HTTP/1.1 201 Created
Content-Type: application/hal+json
Location: http://example.org/api/user/matthew

{
    ...
}

And you can see that the response comes back with a Content-Type of application/hal+json. This is a signal to the client that the response has a JSON structure but has some additional semantic rules on top of it. What's awesome is that if we return this in our API and someone looks at that header, they're going to say:

"Oh, what's this application/hal+json format?".

If they haven't heard of it, they can Google it and read about the structure and say:

"oh, they're using a format where the links live in an `_links` key"

along with some other rules.

Globally Setting the Content-Type

Because we're already following HAL, returning this Content-Type header on all of our endpoints is an easy win. In battle.feature, let's add a new scenario line to test this. My editor isn't happy with my language here. If you can't remember your definitions, run behat with the -dl option:

php vendor/bin/behat -dl

I'll grep this for header because I know I have a definition. Ah, and my language is slightly off. And now PHPStorm is very happy:

36 lines features/api/battle.feature
... lines 1 - 25
Scenario: GET one battle
... lines 27 - 29
When I request "GET /api/battles/%battles.last.id%"
Then the response status code should be 200
... lines 32 - 34
And the "Content-Type" header should be "application/hal+json"

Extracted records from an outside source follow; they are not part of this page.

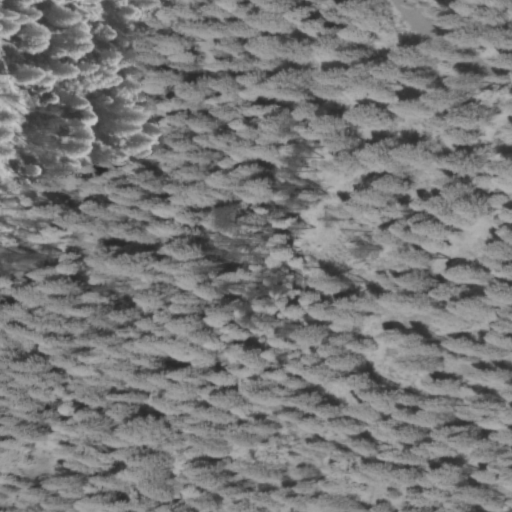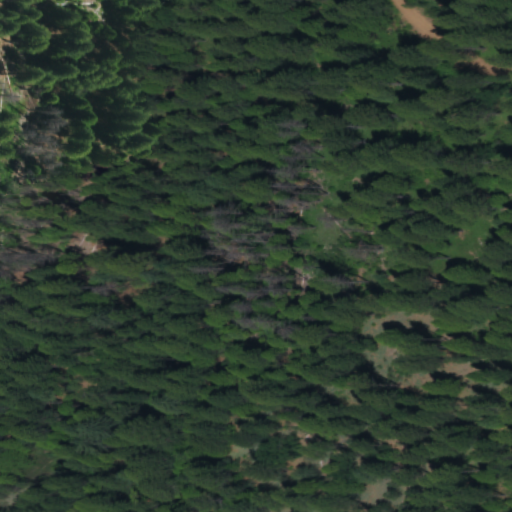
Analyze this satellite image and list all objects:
road: (445, 39)
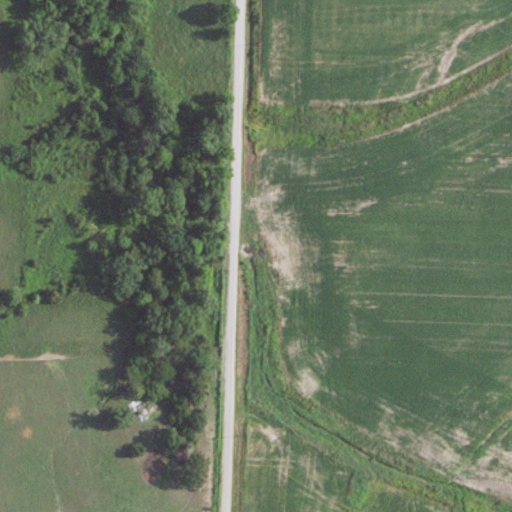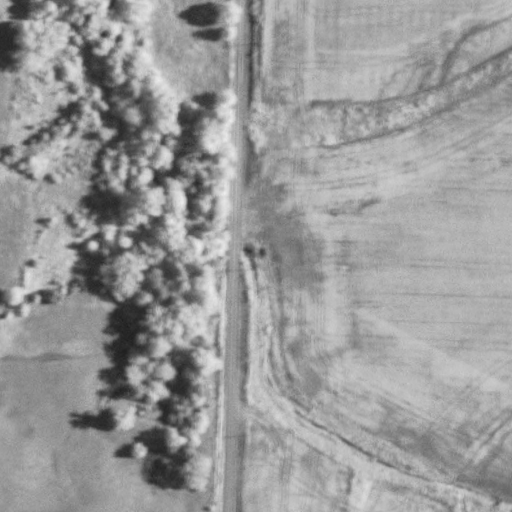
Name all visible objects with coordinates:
road: (235, 256)
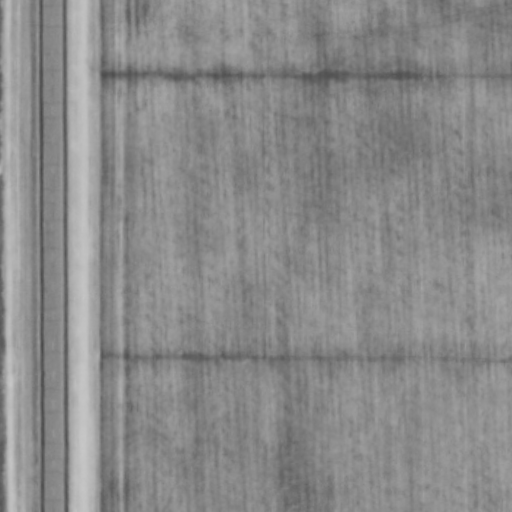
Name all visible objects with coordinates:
road: (56, 256)
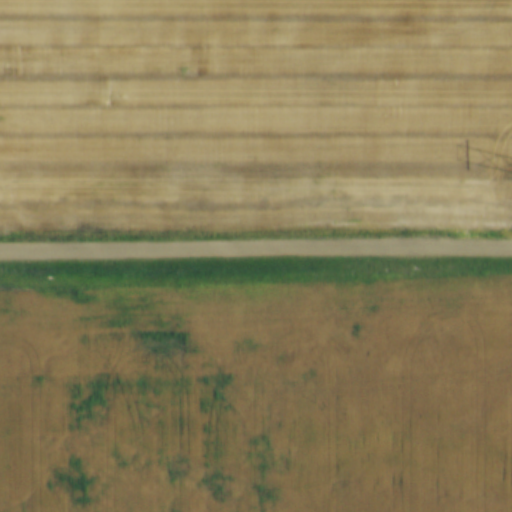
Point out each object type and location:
road: (255, 244)
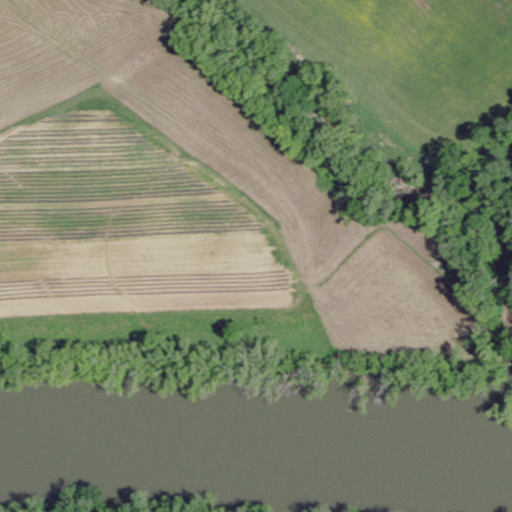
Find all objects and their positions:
river: (256, 459)
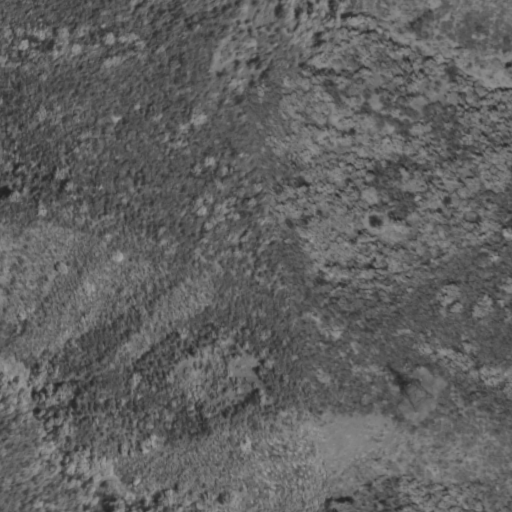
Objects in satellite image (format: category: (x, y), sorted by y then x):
power tower: (419, 397)
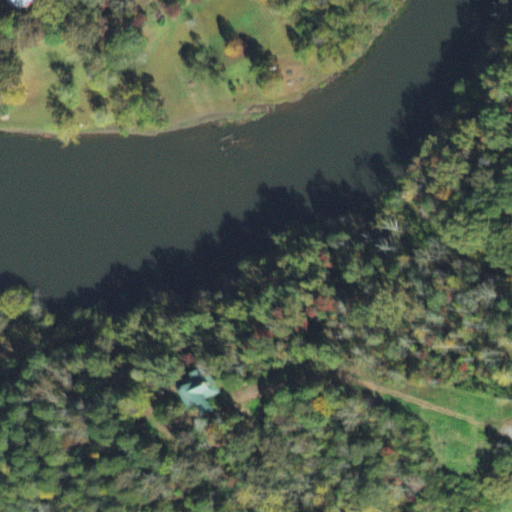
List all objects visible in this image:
building: (19, 5)
river: (298, 170)
river: (34, 220)
building: (198, 392)
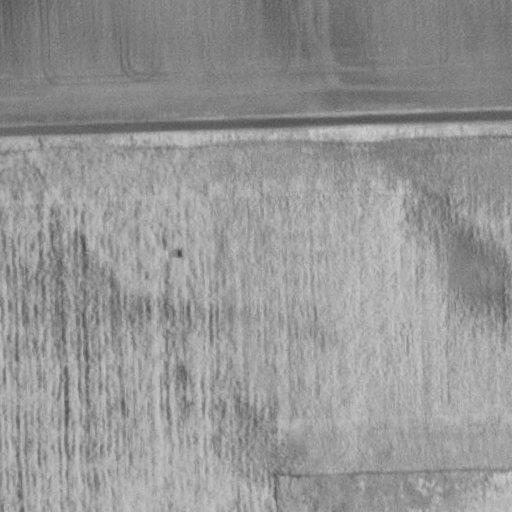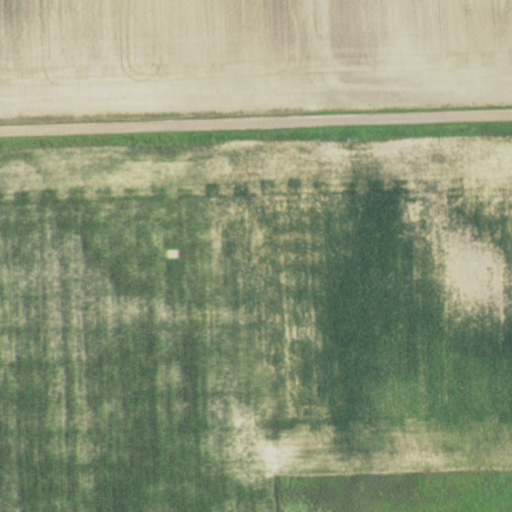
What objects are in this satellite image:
road: (256, 124)
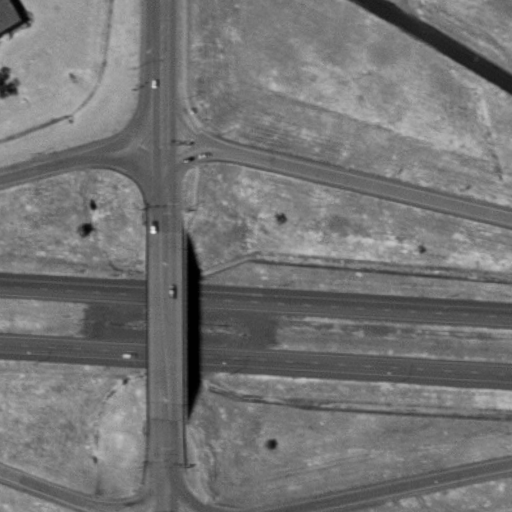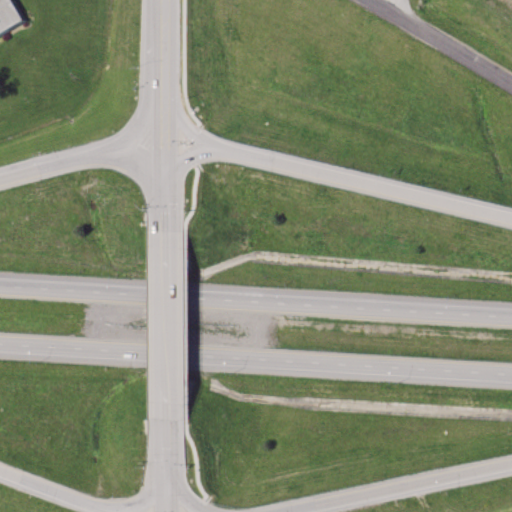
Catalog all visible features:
road: (388, 7)
building: (8, 16)
road: (435, 42)
traffic signals: (164, 67)
road: (163, 73)
road: (175, 118)
road: (197, 130)
traffic signals: (163, 148)
road: (80, 160)
road: (182, 173)
road: (165, 177)
road: (362, 188)
traffic signals: (167, 206)
road: (168, 230)
road: (255, 303)
road: (168, 330)
road: (187, 332)
road: (255, 359)
road: (167, 436)
road: (194, 456)
traffic signals: (168, 467)
road: (399, 488)
road: (168, 489)
road: (58, 490)
road: (177, 491)
road: (149, 494)
road: (201, 507)
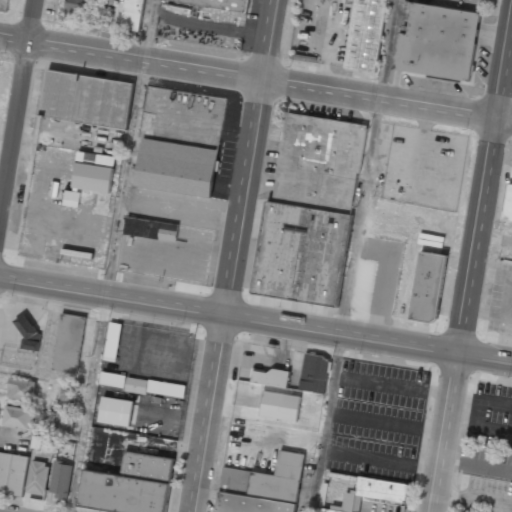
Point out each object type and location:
building: (217, 4)
building: (365, 35)
building: (365, 35)
building: (437, 42)
building: (438, 42)
road: (256, 79)
building: (87, 99)
building: (87, 99)
road: (17, 112)
building: (176, 167)
building: (176, 168)
building: (93, 171)
building: (71, 198)
building: (509, 203)
building: (310, 211)
building: (309, 212)
building: (151, 229)
building: (151, 229)
road: (233, 255)
road: (472, 269)
building: (427, 287)
building: (428, 287)
road: (256, 318)
building: (112, 341)
building: (69, 343)
building: (314, 373)
building: (270, 377)
building: (112, 379)
building: (155, 387)
building: (21, 389)
building: (280, 406)
building: (64, 411)
building: (116, 411)
building: (18, 417)
building: (13, 473)
building: (37, 478)
building: (60, 478)
building: (132, 482)
building: (129, 485)
building: (262, 487)
building: (262, 487)
building: (371, 494)
building: (372, 494)
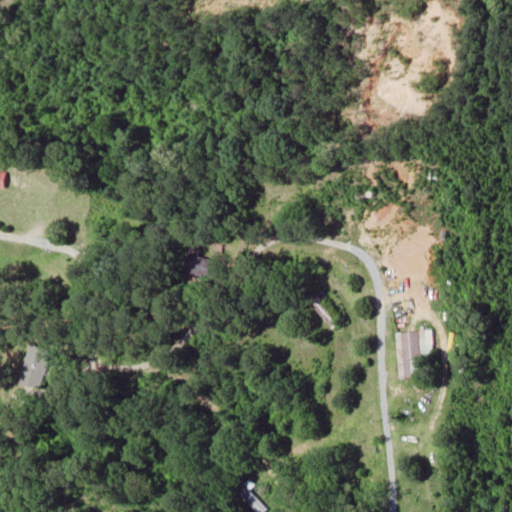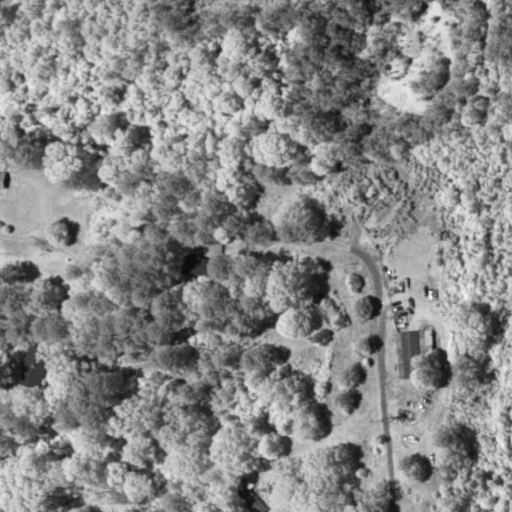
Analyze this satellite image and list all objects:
building: (4, 178)
building: (203, 266)
building: (315, 303)
building: (417, 353)
building: (40, 366)
road: (249, 438)
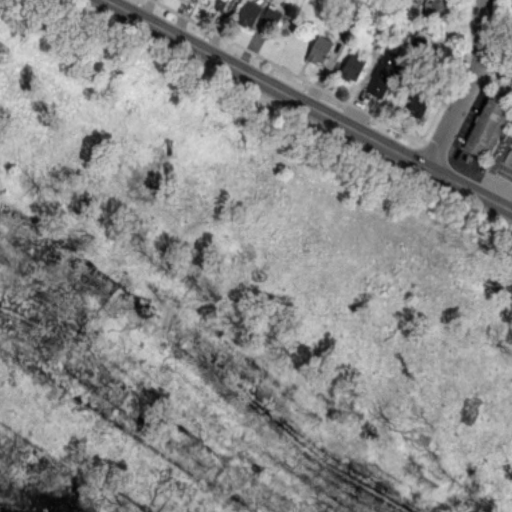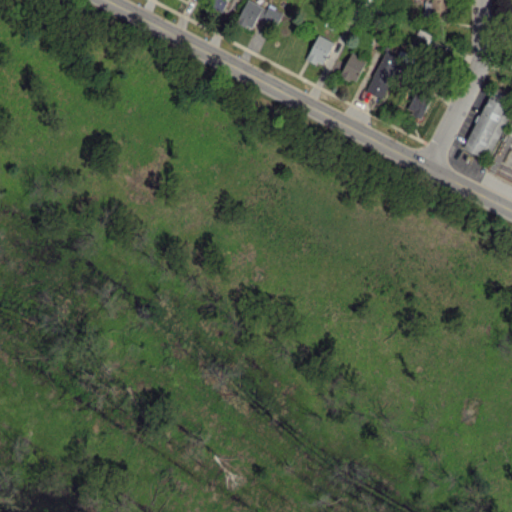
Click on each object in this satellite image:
building: (217, 4)
building: (439, 5)
building: (249, 13)
road: (482, 22)
building: (319, 49)
building: (352, 66)
building: (386, 71)
building: (418, 103)
road: (311, 104)
road: (458, 106)
building: (486, 127)
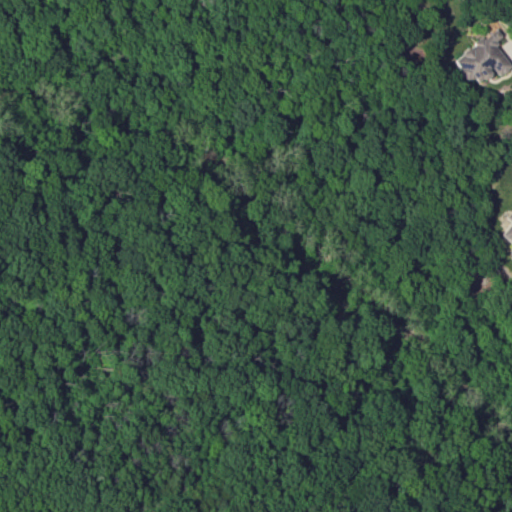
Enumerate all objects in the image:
building: (481, 57)
road: (244, 174)
building: (507, 231)
park: (121, 256)
park: (138, 256)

Oh, and we actually want to look for application/hal+json. I'll run the test first, and it's failing:

php vendor/bin/behat features/api/battle.feature:26

Remember, this is served from BattleController, so let's go back there. And all of our endpoints call this same createApiResponse method:

65 lines src/KnpU/CodeBattle/Controller/Api/BattleController.php
... lines 1 - 52
public function showAction($id)
{
$battle = $this->getBattleRepository()->find($id);
... lines 56 - 59
$response = $this->createApiResponse($battle, 200);
return $response;
}
... lines 64 - 65

If we click into this, it opens up the BaseController and this is a method we created earlier. It uses the serializer then creates a Response. So let's just update that Content-Type header:

301 lines src/KnpU/CodeBattle/Controller/BaseController.php
... lines 1 - 236
protected function createApiResponse($data, $statusCode = 200)
{
$json = $this->serialize($data);
return new Response($json, $statusCode, array(
'Content-Type' => 'application/hal+json'
));
}
... lines 245 - 301

Run the test, and it passes perfectly:

php vendor/bin/behat features/api/battle.feature:26

Now, API clients can see this header and know that we're using some extra rules on top of the JSON structure.